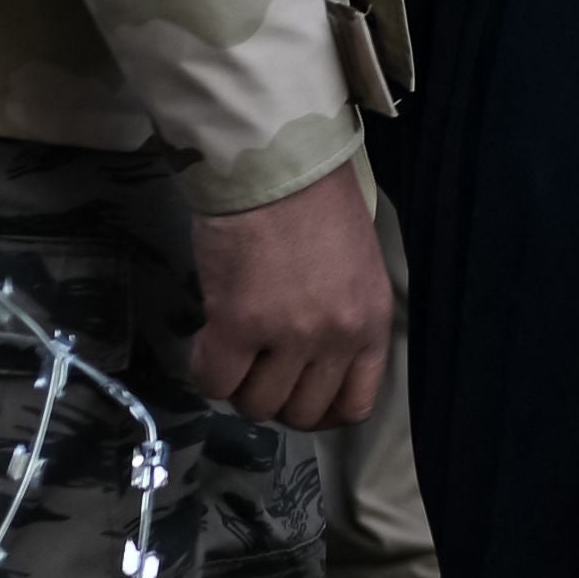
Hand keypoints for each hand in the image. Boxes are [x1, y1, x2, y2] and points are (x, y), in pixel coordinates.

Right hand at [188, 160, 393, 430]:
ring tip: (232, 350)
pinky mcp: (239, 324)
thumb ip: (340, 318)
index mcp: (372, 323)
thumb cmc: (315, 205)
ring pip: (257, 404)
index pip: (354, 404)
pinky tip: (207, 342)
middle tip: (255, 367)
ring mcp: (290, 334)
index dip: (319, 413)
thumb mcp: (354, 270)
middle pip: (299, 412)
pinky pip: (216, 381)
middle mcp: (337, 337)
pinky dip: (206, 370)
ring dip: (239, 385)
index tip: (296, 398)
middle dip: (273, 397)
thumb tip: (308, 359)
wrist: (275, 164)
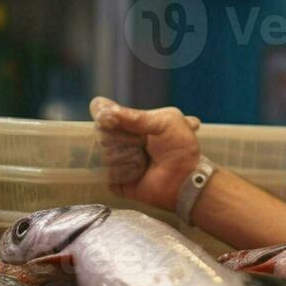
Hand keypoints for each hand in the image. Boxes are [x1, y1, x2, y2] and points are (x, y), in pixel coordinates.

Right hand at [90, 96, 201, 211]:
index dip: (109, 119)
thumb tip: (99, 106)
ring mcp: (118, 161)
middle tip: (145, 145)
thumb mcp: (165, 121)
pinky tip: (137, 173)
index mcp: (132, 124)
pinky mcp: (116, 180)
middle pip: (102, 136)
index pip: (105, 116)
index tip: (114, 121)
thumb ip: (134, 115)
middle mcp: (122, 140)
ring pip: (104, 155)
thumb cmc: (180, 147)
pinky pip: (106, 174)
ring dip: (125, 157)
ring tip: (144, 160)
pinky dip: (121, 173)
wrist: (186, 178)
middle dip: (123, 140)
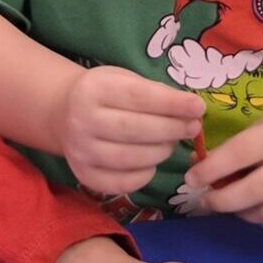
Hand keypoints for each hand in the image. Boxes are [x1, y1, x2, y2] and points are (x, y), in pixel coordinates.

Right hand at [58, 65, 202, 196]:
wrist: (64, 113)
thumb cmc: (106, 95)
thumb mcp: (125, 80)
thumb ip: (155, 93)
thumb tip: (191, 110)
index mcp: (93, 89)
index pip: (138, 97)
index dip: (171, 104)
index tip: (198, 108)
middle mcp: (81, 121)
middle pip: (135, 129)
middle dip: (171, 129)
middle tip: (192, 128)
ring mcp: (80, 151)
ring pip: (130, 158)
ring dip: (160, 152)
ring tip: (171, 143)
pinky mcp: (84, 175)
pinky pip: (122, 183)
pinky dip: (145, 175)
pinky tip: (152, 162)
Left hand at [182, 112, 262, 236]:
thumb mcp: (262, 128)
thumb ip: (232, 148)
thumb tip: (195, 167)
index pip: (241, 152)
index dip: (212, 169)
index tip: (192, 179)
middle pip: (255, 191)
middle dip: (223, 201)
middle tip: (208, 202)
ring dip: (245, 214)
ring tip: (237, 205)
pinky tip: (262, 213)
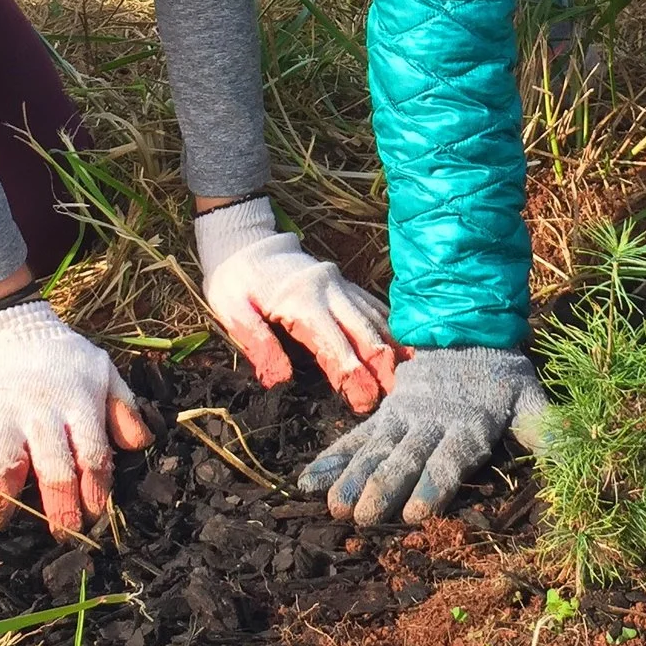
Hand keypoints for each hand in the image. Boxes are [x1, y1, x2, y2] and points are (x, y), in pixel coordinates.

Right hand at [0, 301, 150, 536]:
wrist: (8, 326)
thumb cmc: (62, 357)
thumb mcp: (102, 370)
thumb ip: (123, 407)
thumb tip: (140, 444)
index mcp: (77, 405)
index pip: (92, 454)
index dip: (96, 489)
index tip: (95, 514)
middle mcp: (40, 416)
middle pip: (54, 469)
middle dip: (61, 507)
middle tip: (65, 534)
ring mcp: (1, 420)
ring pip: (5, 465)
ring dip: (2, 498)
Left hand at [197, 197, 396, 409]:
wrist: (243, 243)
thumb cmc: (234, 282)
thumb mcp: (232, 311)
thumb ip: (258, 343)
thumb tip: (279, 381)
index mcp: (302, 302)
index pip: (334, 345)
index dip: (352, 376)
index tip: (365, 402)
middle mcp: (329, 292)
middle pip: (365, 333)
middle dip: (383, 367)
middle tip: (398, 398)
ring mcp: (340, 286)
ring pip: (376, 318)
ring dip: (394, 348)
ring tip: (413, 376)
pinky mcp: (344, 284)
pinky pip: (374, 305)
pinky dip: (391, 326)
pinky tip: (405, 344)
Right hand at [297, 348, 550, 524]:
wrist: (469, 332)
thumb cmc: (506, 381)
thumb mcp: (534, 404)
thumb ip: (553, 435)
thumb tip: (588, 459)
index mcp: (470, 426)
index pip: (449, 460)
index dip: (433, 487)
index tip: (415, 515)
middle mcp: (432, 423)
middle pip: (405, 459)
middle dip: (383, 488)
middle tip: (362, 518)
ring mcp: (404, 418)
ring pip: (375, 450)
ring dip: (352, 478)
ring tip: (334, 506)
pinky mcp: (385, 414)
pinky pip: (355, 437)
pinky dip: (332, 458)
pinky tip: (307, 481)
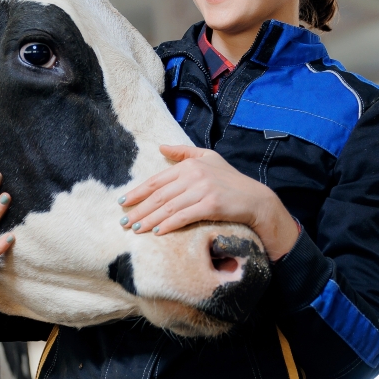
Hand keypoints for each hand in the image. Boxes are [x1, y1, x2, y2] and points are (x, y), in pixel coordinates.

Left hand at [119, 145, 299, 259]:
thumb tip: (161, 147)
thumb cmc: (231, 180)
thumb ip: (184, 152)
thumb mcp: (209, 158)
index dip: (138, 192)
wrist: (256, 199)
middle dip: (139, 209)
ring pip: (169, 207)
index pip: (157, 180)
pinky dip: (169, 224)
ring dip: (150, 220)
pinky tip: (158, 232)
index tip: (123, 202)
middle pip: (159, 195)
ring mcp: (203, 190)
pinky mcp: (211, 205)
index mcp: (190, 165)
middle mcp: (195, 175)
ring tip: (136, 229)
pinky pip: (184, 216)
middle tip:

================

→ **Problem to work on**: Transcribe, exactly and without pictures, everything in the data from the line with "index tip: (296, 398)" down to the line with "middle tip: (192, 128)", both included.

→ **Written solution**:
index tip: (296, 398)
middle dip: (273, 397)
thumb tip: (308, 359)
wrist: (275, 164)
Hand keypoints for each hand in the image. Boxes are [x1, y1, x2, y2] and points are (x, y), in pixel coordinates.

Right hand at [90, 96, 201, 211]:
index dip: (109, 119)
thumb tip: (99, 106)
ring mcp: (118, 161)
middle tip: (145, 145)
thumb mcp: (165, 121)
pinky tip: (137, 173)
index mcp: (132, 124)
pinky mcp: (116, 180)
middle pip: (102, 136)
index pip: (105, 116)
index tip: (114, 121)
thumb ip: (134, 115)
middle mcp: (122, 140)
ring pip: (104, 155)
thumb cmc: (180, 147)
pinky pip: (106, 174)
ring dip: (125, 157)
ring tip: (144, 160)
pinky dip: (121, 173)
wrist: (186, 178)
middle dip: (123, 140)
Hand keypoints for each hand in the image. Boxes are [x1, y1, x2, y2] and points are (x, y), in pixel coordinates.

Right hand at [58, 65, 202, 196]:
wrist: (64, 113)
thumb cmc: (106, 95)
thumb mcp: (125, 80)
thumb ip: (155, 93)
thumb tip: (191, 110)
index mcp: (93, 89)
index pip: (138, 97)
index dip: (171, 104)
index tip: (198, 108)
middle mcp: (81, 121)
middle pip: (135, 129)
middle dip: (171, 129)
middle tip: (192, 128)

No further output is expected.